§ **OBJETIVO DA TAREFA**
Substitua "zero-indexed" por "0-indexed" em todo o material abaixo e reproduza-o sem outras mudanças, deixando as imagens de fora da resposta.

§ **DADOS BRUTOS**

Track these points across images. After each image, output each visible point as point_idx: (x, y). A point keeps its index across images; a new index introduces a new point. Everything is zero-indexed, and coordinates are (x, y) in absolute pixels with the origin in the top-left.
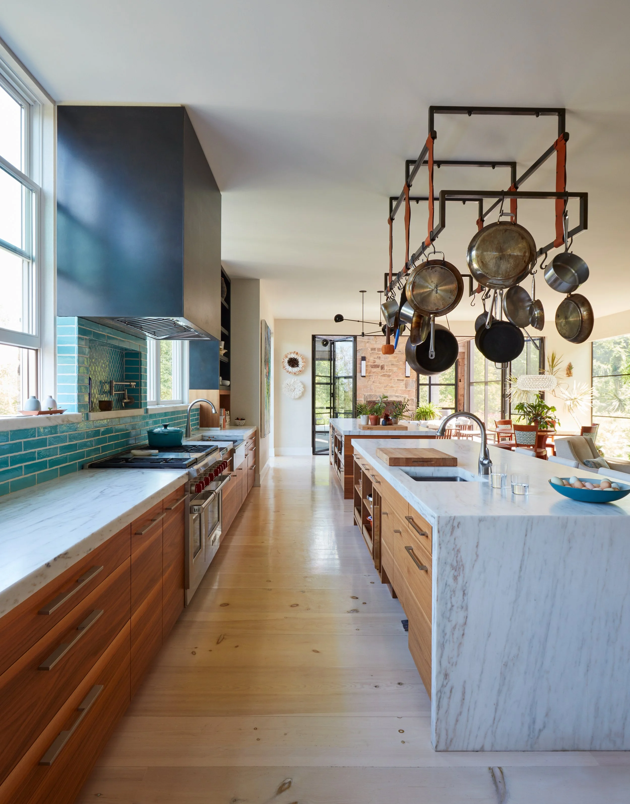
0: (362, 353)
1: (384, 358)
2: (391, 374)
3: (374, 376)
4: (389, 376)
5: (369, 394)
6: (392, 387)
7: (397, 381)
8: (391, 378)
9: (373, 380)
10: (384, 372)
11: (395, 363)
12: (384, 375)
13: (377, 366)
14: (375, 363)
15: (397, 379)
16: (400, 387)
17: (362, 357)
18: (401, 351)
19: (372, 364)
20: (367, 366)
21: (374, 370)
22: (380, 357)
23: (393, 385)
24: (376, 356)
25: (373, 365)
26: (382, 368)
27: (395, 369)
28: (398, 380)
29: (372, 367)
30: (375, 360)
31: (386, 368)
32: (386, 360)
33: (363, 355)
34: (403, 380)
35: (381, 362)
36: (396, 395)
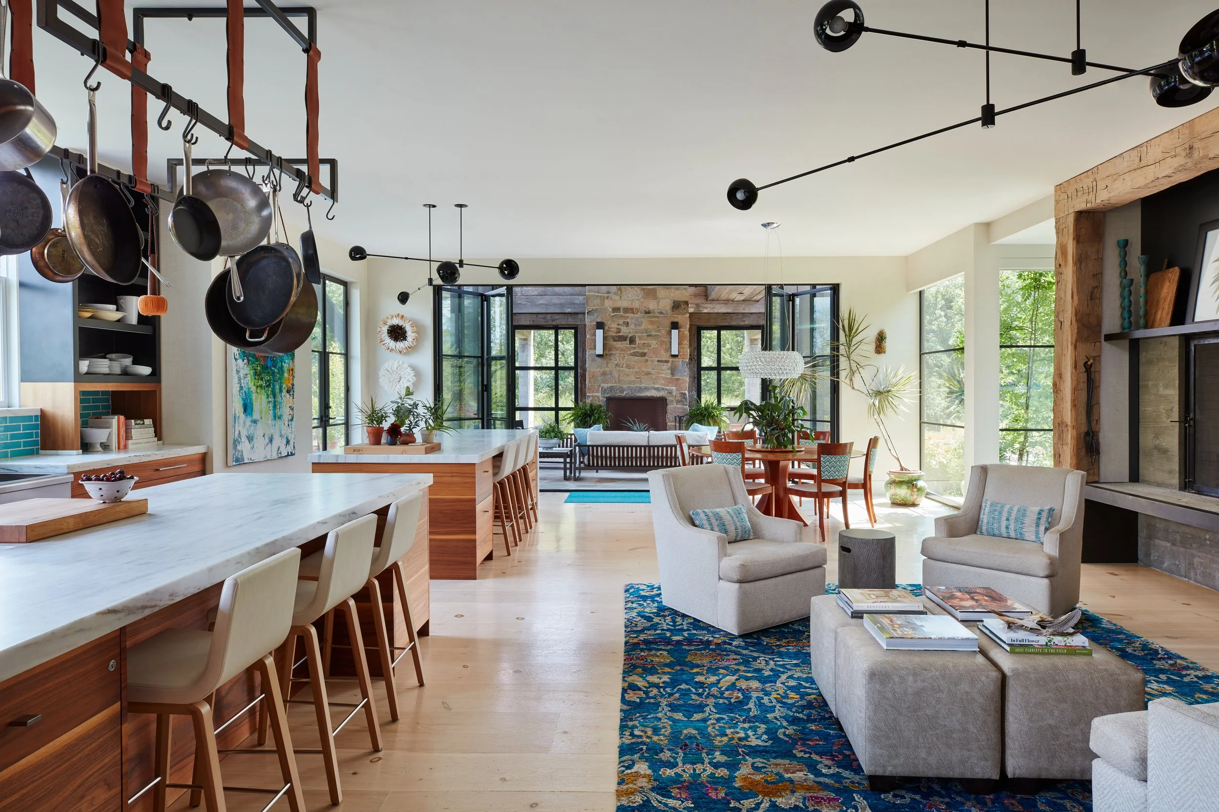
0: (597, 317)
1: (635, 325)
2: (646, 351)
3: (618, 355)
4: (643, 355)
5: (609, 385)
6: (648, 374)
7: (656, 363)
8: (646, 358)
9: (616, 362)
10: (635, 348)
11: (653, 333)
12: (635, 354)
13: (623, 338)
14: (619, 332)
15: (657, 359)
16: (662, 374)
17: (598, 323)
18: (664, 312)
19: (614, 334)
20: (605, 338)
21: (619, 344)
22: (628, 323)
23: (650, 370)
24: (621, 322)
25: (617, 336)
26: (632, 341)
27: (654, 343)
28: (658, 361)
29: (615, 341)
30: (619, 327)
31: (638, 341)
32: (638, 327)
33: (599, 320)
34: (667, 362)
35: (628, 331)
36: (656, 386)
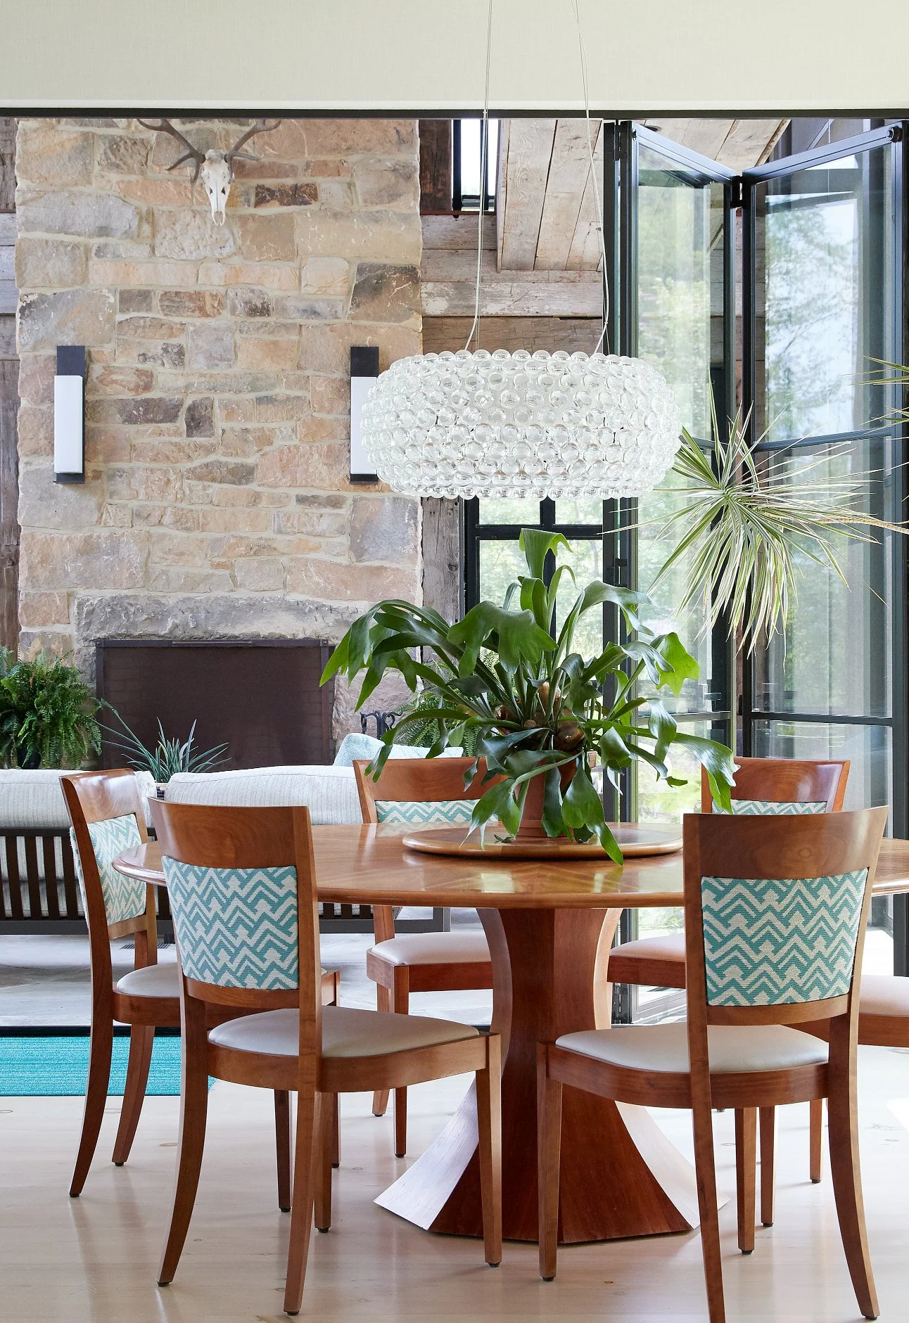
0: (61, 325)
1: (210, 356)
2: (250, 461)
3: (140, 475)
4: (242, 475)
5: (108, 593)
6: (260, 549)
7: (293, 507)
8: (253, 486)
9: (134, 504)
10: (210, 450)
11: (281, 391)
12: (208, 474)
13: (168, 412)
14: (147, 387)
15: (294, 492)
16: (316, 549)
17: (61, 350)
18: (321, 307)
19: (128, 396)
20: (89, 410)
21: (146, 435)
22: (181, 353)
23: (269, 534)
24: (156, 347)
25: (137, 404)
26: (197, 421)
27: (284, 431)
28: (301, 500)
29: (130, 419)
30: (147, 366)
31: (220, 422)
32: (222, 369)
33: (68, 340)
34: (335, 502)
35: (181, 382)
36: (293, 597)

§ **ÁREA DE RESPOSTA**
Track these points across images. After each image, output each visible point as point_idx: (x, y). A point keeps its index across images; a new index introduces a new point. Everything is 0-indexed, and coordinates are (x, y) in absolute pixels with the origin in the top-left.
0: (362, 353)
1: (384, 358)
2: (391, 374)
3: (374, 376)
4: (389, 376)
5: (369, 394)
6: (392, 387)
7: (397, 381)
8: (391, 378)
9: (373, 380)
10: (384, 372)
11: (395, 363)
12: (384, 375)
13: (377, 366)
14: (375, 363)
15: (397, 379)
16: (400, 387)
17: (362, 357)
18: (401, 351)
19: (372, 364)
20: (367, 366)
21: (374, 370)
22: (380, 357)
23: (393, 385)
24: (376, 356)
25: (373, 365)
26: (382, 368)
27: (395, 369)
28: (398, 380)
29: (372, 367)
30: (375, 360)
31: (386, 368)
32: (386, 360)
33: (363, 355)
34: (403, 380)
35: (381, 362)
36: (396, 395)
0: (597, 317)
1: (635, 325)
2: (646, 351)
3: (618, 355)
4: (643, 355)
5: (609, 385)
6: (648, 374)
7: (656, 363)
8: (646, 358)
9: (616, 362)
10: (635, 348)
11: (653, 333)
12: (635, 354)
13: (623, 338)
14: (619, 332)
15: (657, 359)
16: (662, 374)
17: (598, 323)
18: (664, 312)
19: (614, 334)
20: (605, 338)
21: (619, 344)
22: (628, 323)
23: (650, 370)
24: (621, 322)
25: (617, 336)
26: (632, 341)
27: (654, 343)
28: (658, 361)
29: (615, 341)
30: (619, 327)
31: (638, 341)
32: (638, 327)
33: (599, 320)
34: (667, 362)
35: (628, 331)
36: (656, 386)
0: (61, 325)
1: (210, 356)
2: (250, 461)
3: (140, 475)
4: (242, 475)
5: (108, 593)
6: (260, 549)
7: (293, 507)
8: (253, 486)
9: (134, 504)
10: (210, 450)
11: (281, 391)
12: (208, 474)
13: (168, 412)
14: (147, 387)
15: (294, 492)
16: (316, 549)
17: (61, 350)
18: (321, 307)
19: (128, 396)
20: (89, 410)
21: (146, 435)
22: (181, 353)
23: (269, 534)
24: (156, 347)
25: (137, 404)
26: (197, 421)
27: (284, 431)
28: (301, 500)
29: (130, 419)
30: (147, 366)
31: (220, 422)
32: (222, 369)
33: (68, 340)
34: (335, 502)
35: (181, 382)
36: (293, 597)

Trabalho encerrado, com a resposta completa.